LIES WE TELL ABOUT THE STARS, by Susie Nadler, Dutton Books for Young Readers, March 3, 2026, Hardcover, $19.99 (young adult, ages 14 and up)
A girl sets out to find her best friend in the aftermath of a catastrophic earthquake in Lies We Tell About the Stars, by Susie Nadler.
Celeste Muldoon is alone when the Big One finally hits, because, for the first time ever, her best friend stood her up after school. Nicky and Celeste share a birthday, matching tattoos, an obsession with the upcoming Mars mission, and pretty much everything else. So why did he ghost her on the day she needed him most?
As the quake’s death toll rises and days pass, Nicky and Celeste’s parents fear the worst. But Celeste doesn’t buy it. He couldn’t be dead. Nicky’d spent their senior year selling essays to rich kids and was about to get caught. He’d told Celeste about his plan to vanish, to reinvent himself and escape the disaster he’d created. The quake would be perfect cover.
But she can’t convince anyone that he could still be alive.
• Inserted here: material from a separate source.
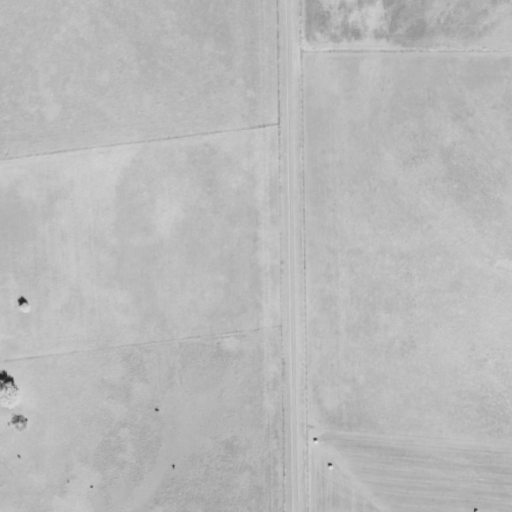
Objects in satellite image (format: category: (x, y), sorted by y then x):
road: (297, 255)
road: (404, 475)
Only Meo, a mysterious stranger who was somehow mixed up with Nicky, seems to believe, but Celeste has every reason to distrust him—even if her heart races whenever Meo shows up.
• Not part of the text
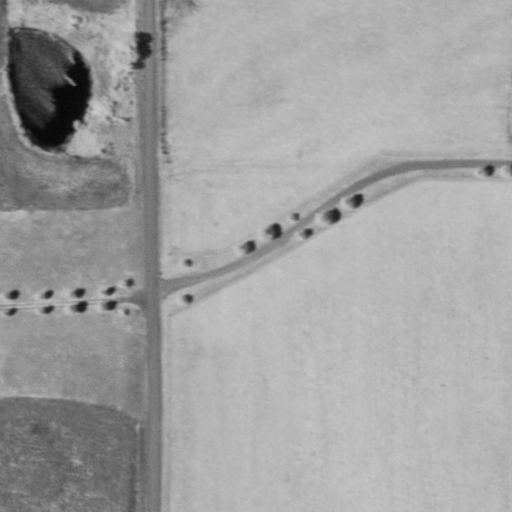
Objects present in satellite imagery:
road: (326, 204)
road: (152, 256)
road: (76, 299)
When Celeste finds Nicky’s notebook, it sends her and Meo on a quest across the broken city, up the coast through towns sheltering quake refugees, and eventually all the way to Florida, where the mission to Mars is about to lift off. —Synopsis provided by Dutton Books for Young Readers
The plot of Lies We Tell About the Stars is promising. It’s a coming-of-age story set in the near future, just as the first human mission to Mars is about to launch. Celeste and Nicky have been joined at the hip and have great plans for the future. But Nicky has been pushing away, and then the quake happens, and he disappears.
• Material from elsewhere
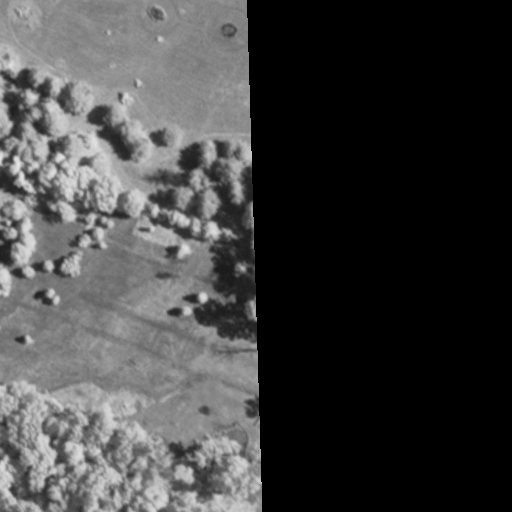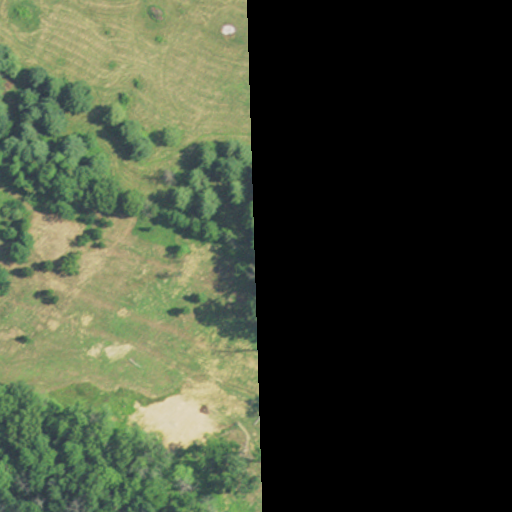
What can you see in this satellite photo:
building: (393, 24)
road: (459, 468)
road: (443, 490)
building: (378, 491)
And then, Celeste is alone.
The story follows Celeste’s search for Nicky. And the book starts out strong with the big quake and the immediate aftermath. But then, it just kind of stalls. There’s a good chunk of pages where nothing really happens. And that’s unfortunate, because author Susie Nadler is going to lose some of her audience on the way to what could be a satisfying book.
I suggest checking it out from the library prior to purchase to see if it’s a good fit.